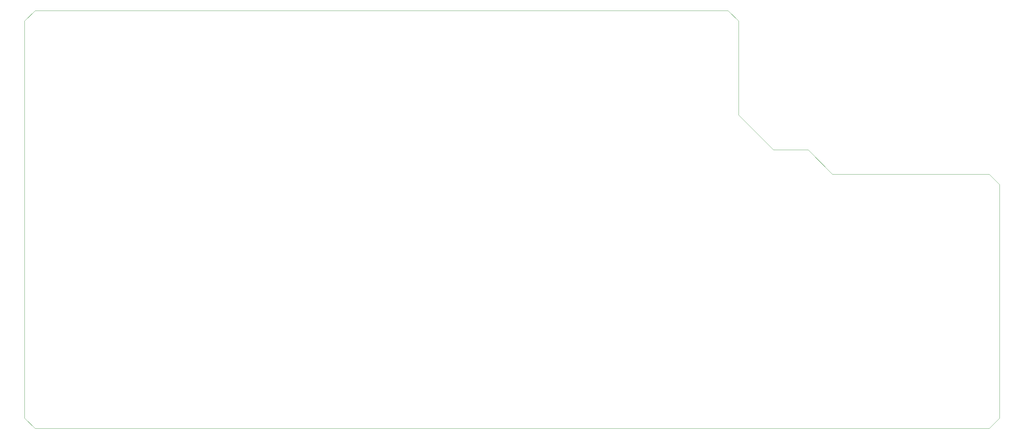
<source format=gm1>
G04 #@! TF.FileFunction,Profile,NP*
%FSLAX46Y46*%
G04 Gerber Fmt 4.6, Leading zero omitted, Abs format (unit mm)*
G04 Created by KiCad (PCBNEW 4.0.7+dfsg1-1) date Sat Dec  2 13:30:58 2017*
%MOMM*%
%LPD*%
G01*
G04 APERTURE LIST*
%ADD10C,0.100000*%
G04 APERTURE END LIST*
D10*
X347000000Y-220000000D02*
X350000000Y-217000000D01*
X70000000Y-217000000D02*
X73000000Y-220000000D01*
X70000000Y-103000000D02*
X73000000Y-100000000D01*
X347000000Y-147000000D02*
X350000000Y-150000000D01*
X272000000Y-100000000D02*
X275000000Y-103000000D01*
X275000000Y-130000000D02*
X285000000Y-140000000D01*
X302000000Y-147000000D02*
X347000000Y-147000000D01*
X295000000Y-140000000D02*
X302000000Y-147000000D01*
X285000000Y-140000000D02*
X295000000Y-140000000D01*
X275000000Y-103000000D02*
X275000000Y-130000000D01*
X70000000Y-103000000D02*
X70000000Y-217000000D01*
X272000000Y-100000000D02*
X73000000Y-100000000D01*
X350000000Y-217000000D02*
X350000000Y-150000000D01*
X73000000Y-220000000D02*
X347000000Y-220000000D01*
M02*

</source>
::::
* Try it: Based on the listing, determine the number of lines that include the string "format", and give that number without further text.

* Your response: 2